Even if the EU met the EDG targets, the US and China could outperform it. Through its “Made in China 2025” strategy, Beijing currently processes most critical raw minerals required for green technologies and dominates the solar, wind, and battery production. Its interest is to “enhance international value chain dependencies on China,” aiming to contain its competitors. Indeed, European industries undeniably depend on Chinese supply chains, and most solar and wind technologies are directly sourced from China.
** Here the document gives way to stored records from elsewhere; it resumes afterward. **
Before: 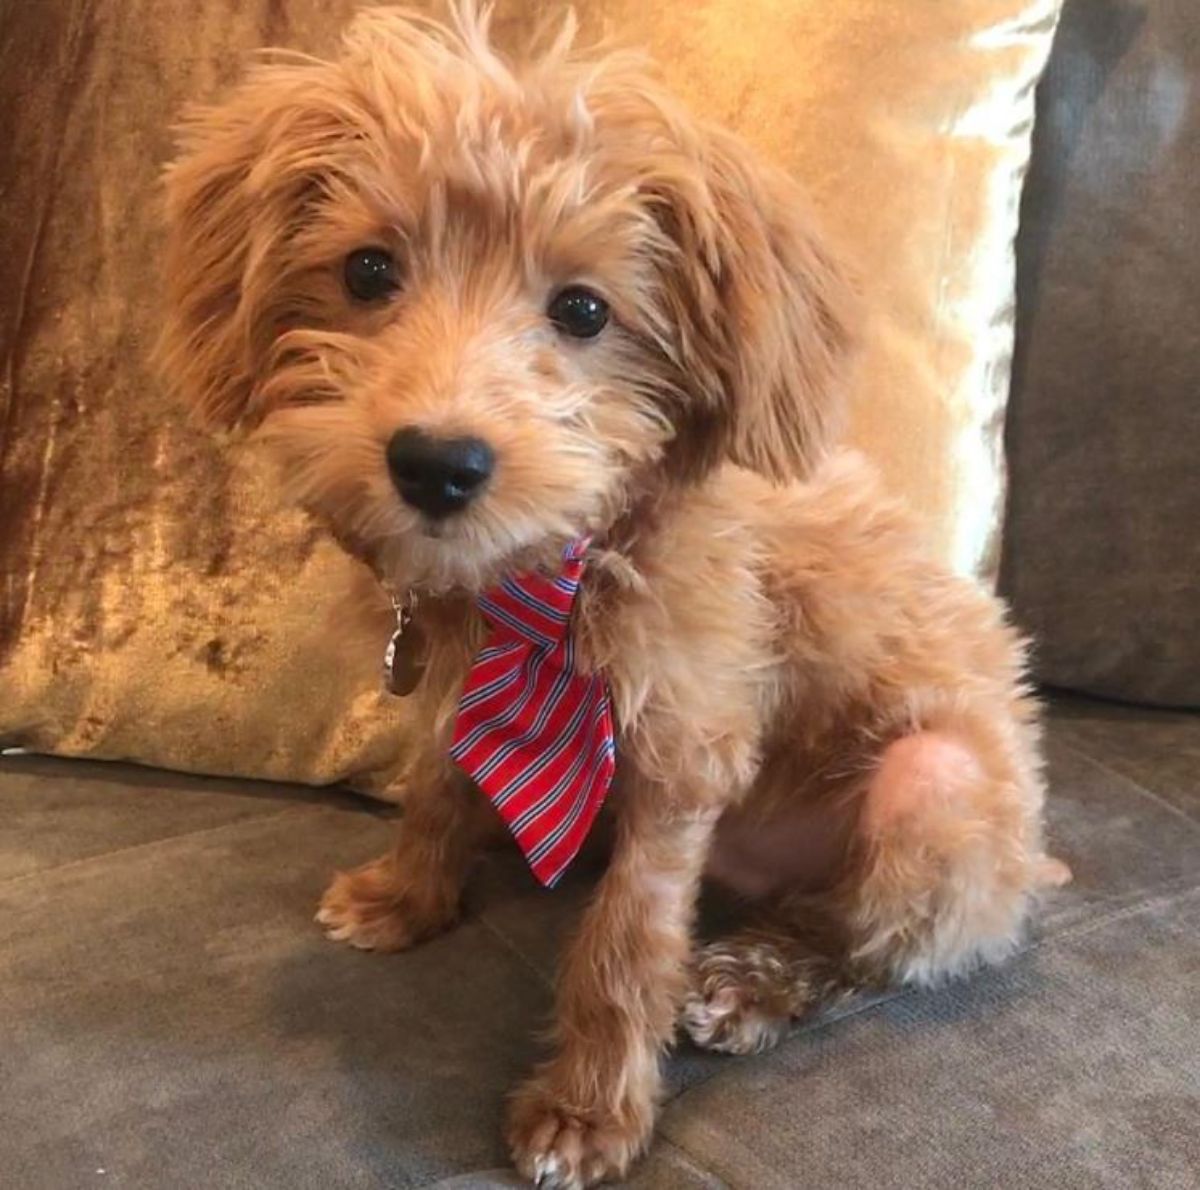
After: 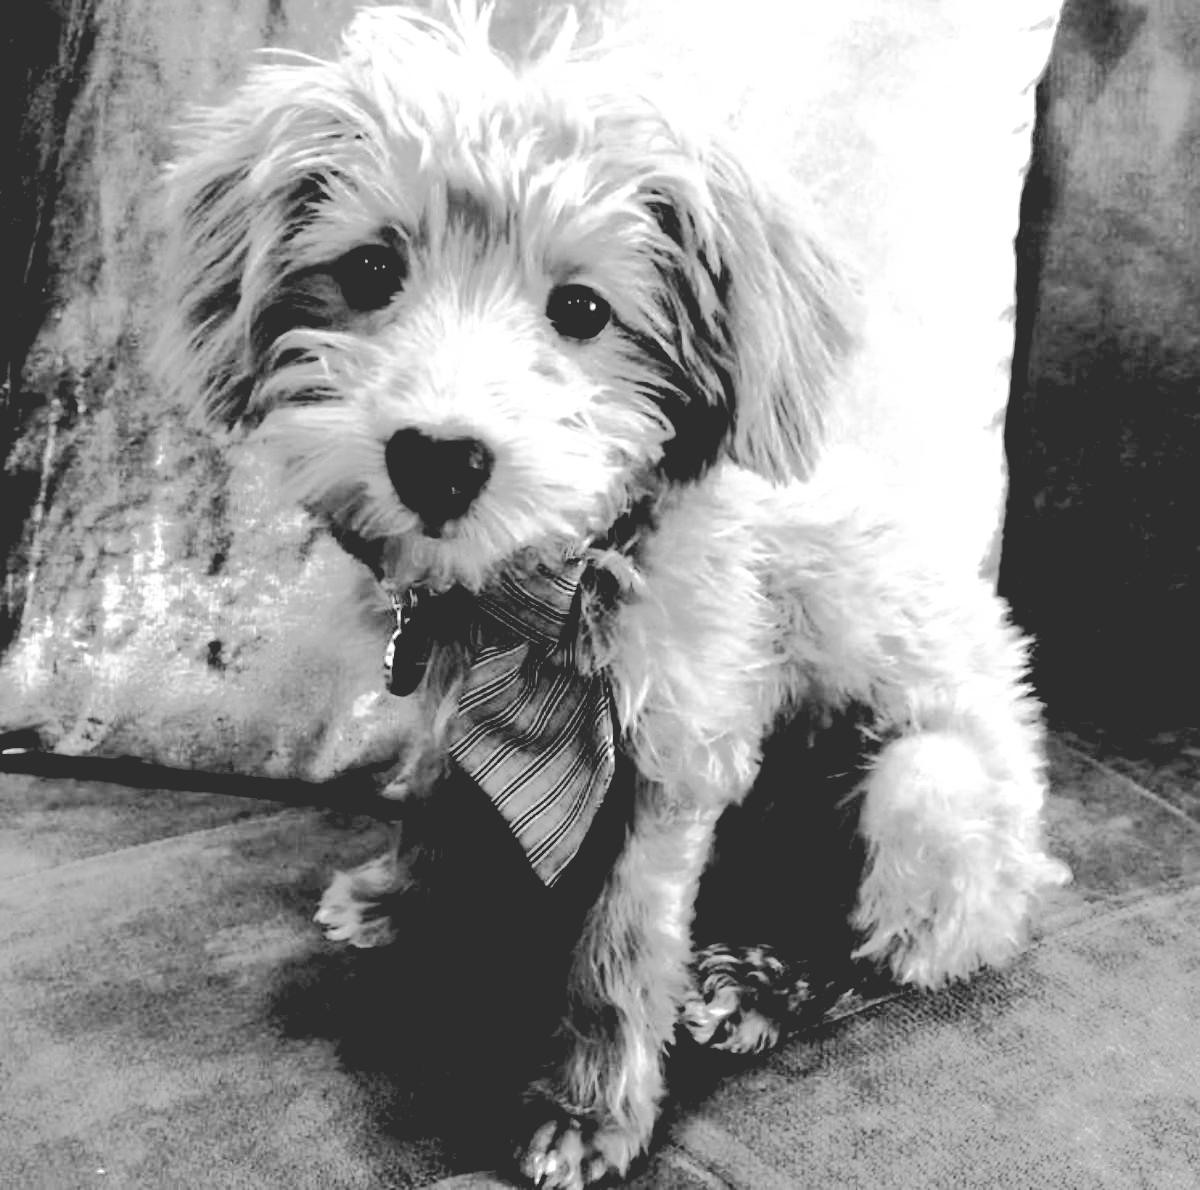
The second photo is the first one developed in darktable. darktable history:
white balance: red 0.98, blue 1.034
tone equalizer: -8 EV -0.75 EV, -7 EV -0.7 EV, -6 EV -0.6 EV, -5 EV -0.4 EV, -3 EV 0.4 EV, -2 EV 0.6 EV, -1 EV 0.7 EV, +0 EV 0.75 EV, edges refinement/feathering 500, mask exposure compensation -1.57 EV, preserve details no
color calibration: output gray [0.714, 0.278, 0, 0], illuminant same as pipeline (D50), adaptation none (bypass)
base curve: curves: ch0 [(0.065, 0.026) (0.236, 0.358) (0.53, 0.546) (0.777, 0.841) (0.924, 0.992)], preserve colors average RGB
This explains the EU’s current narrative of “de-risking” rather than “decoupling” supply chains. The US, while being similarly dependent on Chinese green supply chains, but choosing the costly decoupling strategy given their rivalry, has another instrument that the EU lacks: While the US can simply issue massive subsidies for green technologies and industry deployment, as it did with the Inflation Reduction Act, the EU cannot do that in such a simple way because it does not have unified fiscal power. Hence, while the US currently lags regarding green energy technology deployment, it could likely catch up faster.

In summary, the EDG is an economic and great-power-seeking geopolitical strategy, but also an EU-internal cohesion strategy. However, its success remains uncertain. Even if EGD targets were achieved, whether the EU can thereby enhance its great power status remains questionable. Not only does the EDG’s success depend at least on parallel developments in the US and China and the influence of climate policy ideologies internationally, other escalations and crises arising in the current tense international arena will probably interfere in the EU’s general capacity to build its great power potential.
The opinions expressed in this article are of the author alone. The Spykman Center provides a neutral and non-partisan platform to learn how to make geopolitical analysis. It acknowledges how diverse perspectives impact geopolitical analyses, without necessarily endorsing them.